The RAND study has been sliced and diced fairly regularly now by, among others, one Peter Orszag, now the White House budget director.

Last May, when Orzag was director of the Congressional Budget Office, CBO examined the Rand report and a parallel study concluding they "appear to significantly overstate the savings for the health care system as a whole — and, by extension, for the federal budget." Summing it the CBO findings, Orzag concluded that while the technology, in combination with other moves, may help reduce expenses, "by itself it typically does not produce a reduction in costs."

 

Another report from Avalere Health, quoted by the Associated Press this week, concludes it will cost providers far more to implement the golden goose systems than they will get back in return.

Using government cost estimates, Avalere researchers found that it would cost about $124,000 for a single doctor or small practice to upgrade to electronic health records over the five year period from 2011-2015 when the stimulus bill offers incentives to do so.

But the total incentive payments a doctor could get over that time period only add up to $44,000. In 2015, penalties start to kick in for doctors who haven't switched to electronic record-keeping. But in one scenario mapped by Avalere, the starting penalty would be $5,100 a year — far less than how much it would cost to install and maintain an electronic health system.

 

In other words, a pig in a poke. And, that's just the supposed financial benefits.

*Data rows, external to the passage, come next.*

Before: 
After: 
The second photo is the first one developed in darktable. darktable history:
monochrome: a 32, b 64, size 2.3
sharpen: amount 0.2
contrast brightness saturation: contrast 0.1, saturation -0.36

Registered nurses have long raised alarms that some of the technology may be intended to displace staff or an RN's professional judgment, which is especially critical with the complex medical conditions seen in the patients who get through the hospital doors these days, and said those billions could be better spent on actual care delivery.

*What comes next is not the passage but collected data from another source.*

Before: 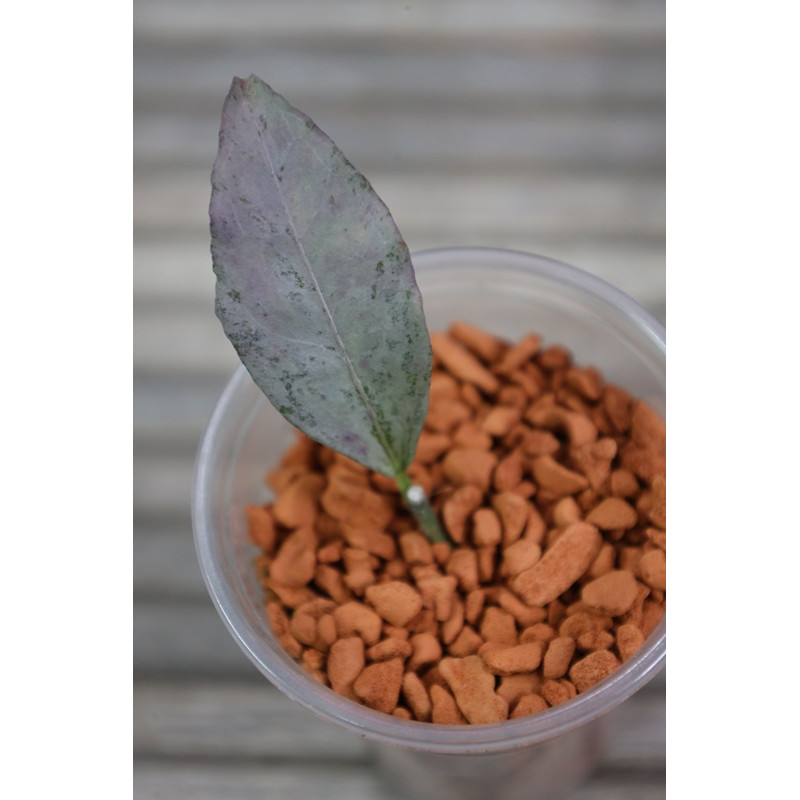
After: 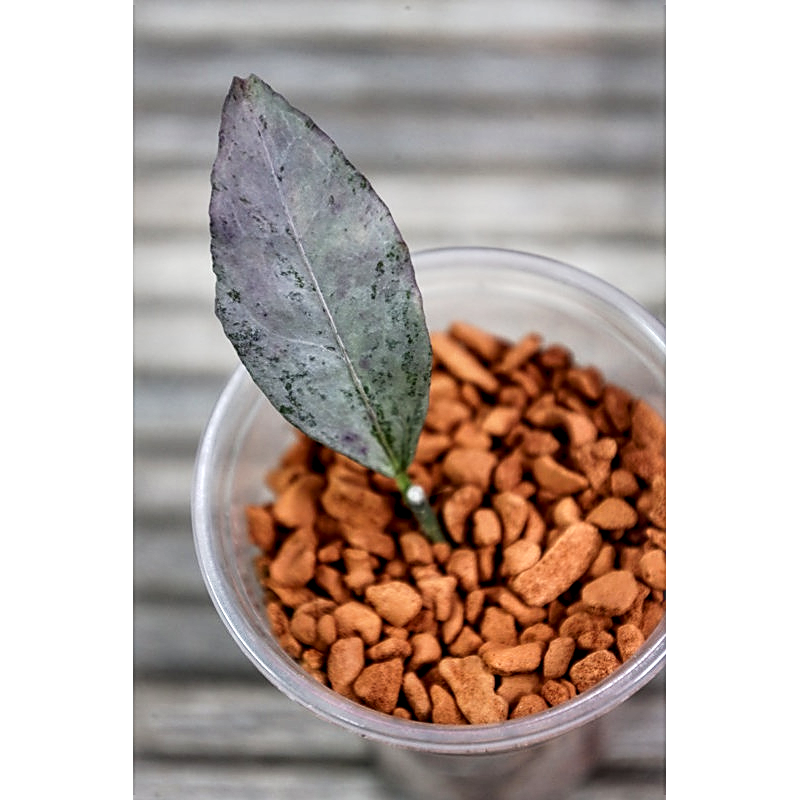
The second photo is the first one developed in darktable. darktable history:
sharpen: on, module defaults
local contrast: highlights 59%, detail 146%
color balance rgb: perceptual saturation grading › global saturation -0.071%, perceptual brilliance grading › global brilliance 15.069%, perceptual brilliance grading › shadows -34.328%
tone curve: curves: ch0 [(0, 0.013) (0.054, 0.018) (0.205, 0.191) (0.289, 0.292) (0.39, 0.424) (0.493, 0.551) (0.666, 0.743) (0.795, 0.841) (1, 0.998)]; ch1 [(0, 0) (0.385, 0.343) (0.439, 0.415) (0.494, 0.495) (0.501, 0.501) (0.51, 0.509) (0.54, 0.552) (0.586, 0.614) (0.66, 0.706) (0.783, 0.804) (1, 1)]; ch2 [(0, 0) (0.32, 0.281) (0.403, 0.399) (0.441, 0.428) (0.47, 0.469) (0.498, 0.496) (0.524, 0.538) (0.566, 0.579) (0.633, 0.665) (0.7, 0.711) (1, 1)], preserve colors none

Many doctors, like those in the Journal report, are speaking out now as well. Groopman and Hartzband note "there is no evidence that electronic medical records lower the chances of diagnostic error." And they point to studies that raise further doubts. For example:

A 2008 study published in Circulation, a premier cardiology journal, assessed the influence of electronic medical records on the quality of care of more than 15,000 patients with heart failure. It concluded that "current use of electronic health records results in little improvement in the quality of heart failure care compared with paper-based systems."

 

Another such warning came from MD Scott Haig this week in Time who describes the frustrations of doctors who are forced to use such systems "or risk losing our hospital privileges" if they don't.

Yet some big hospital chains are spending billions of dollars for the high tech hype with despite the lack of evidence it will produce either cost savings or improved healthcare.

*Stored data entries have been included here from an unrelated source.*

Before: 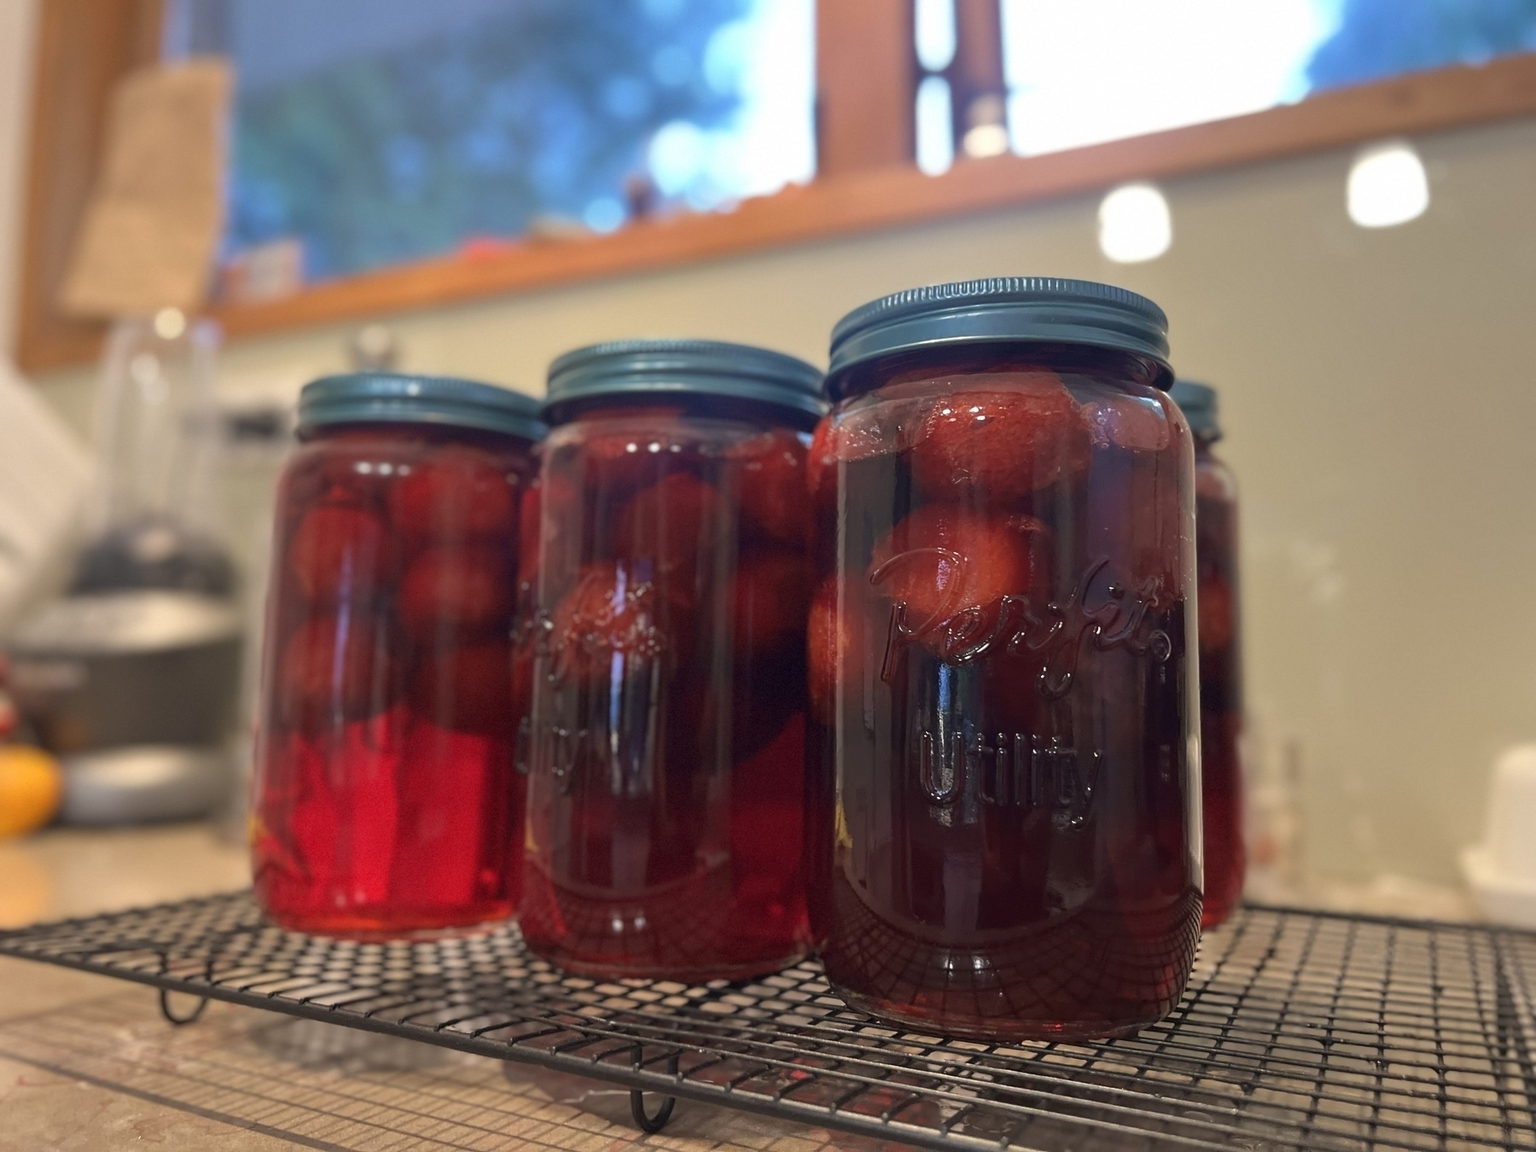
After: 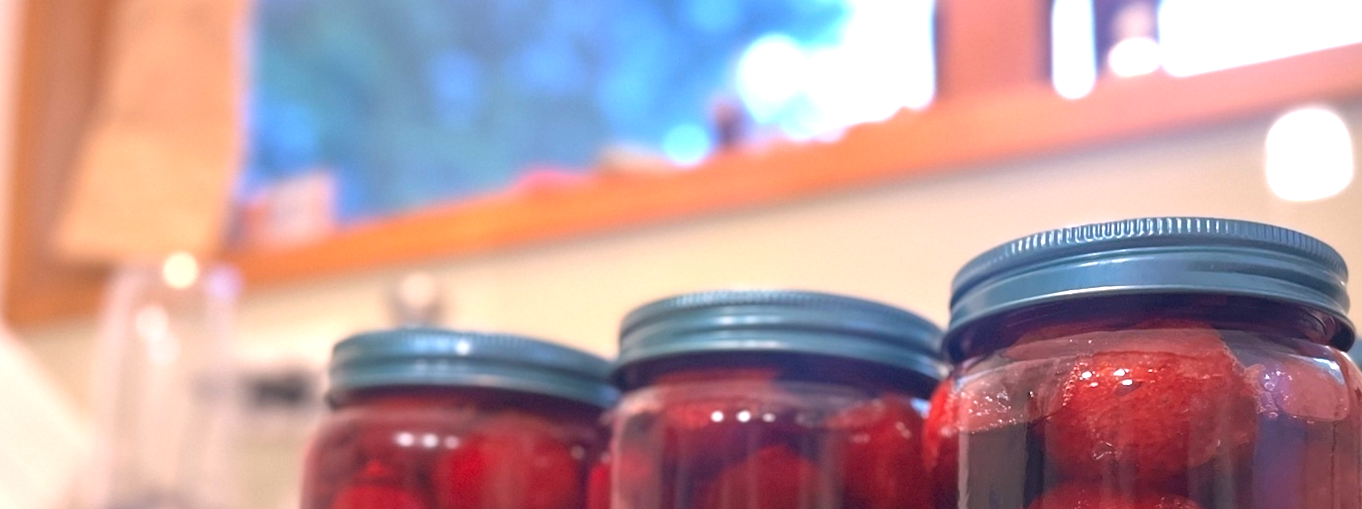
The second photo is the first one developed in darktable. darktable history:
white balance: red 1.05, blue 1.072
crop: left 0.579%, top 7.627%, right 23.167%, bottom 54.275%
rotate and perspective: rotation 0.192°, lens shift (horizontal) -0.015, crop left 0.005, crop right 0.996, crop top 0.006, crop bottom 0.99
exposure: exposure 0.74 EV, compensate highlight preservation false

Haig wonders who is really behind it. the new digital world order, and concludes:

Not surprisingly, nationwide adoption of Electronic Medical Records is being pushed hardest by those who would profit financially from it. The slightly embarrassing financial reality of EMR is that large, mechanized medical operations like hospitals, clinics and big multi-doctor practices stand to make quite a bit of money by adopting them — given our current convoluted system of paying for health care. Two clear factors make EMR a money-winner: improved billing and internal cost control.

 

And, there's another hook for the insurers here, Haig notes:

Computerized medicine means both more information — and less medicine. Less therapy, less surgery and less testing too. That's how it saves money. A variety of promising terms describe it — terms like targeted treatment, algorithmic patient-care, fiscally responsible medicine and evidence-based practice — but for doctors treating patients, one word describes how computerized records save money. Denial. EMR has the potential to greatly increase insurance company denials of the tests and treatments that doctors order.

 

Big profits, for the tech corporations that manufacture them, and the software companies that design them. Better bill collection for the hospitals. Improved billing, and fewer nettlesome claims for the insurers whose first priority is always receiving payment, not actually paying for care. Who would have guessed? A boondoggle for some, it looks like, and misplaced priorities for the rest of us.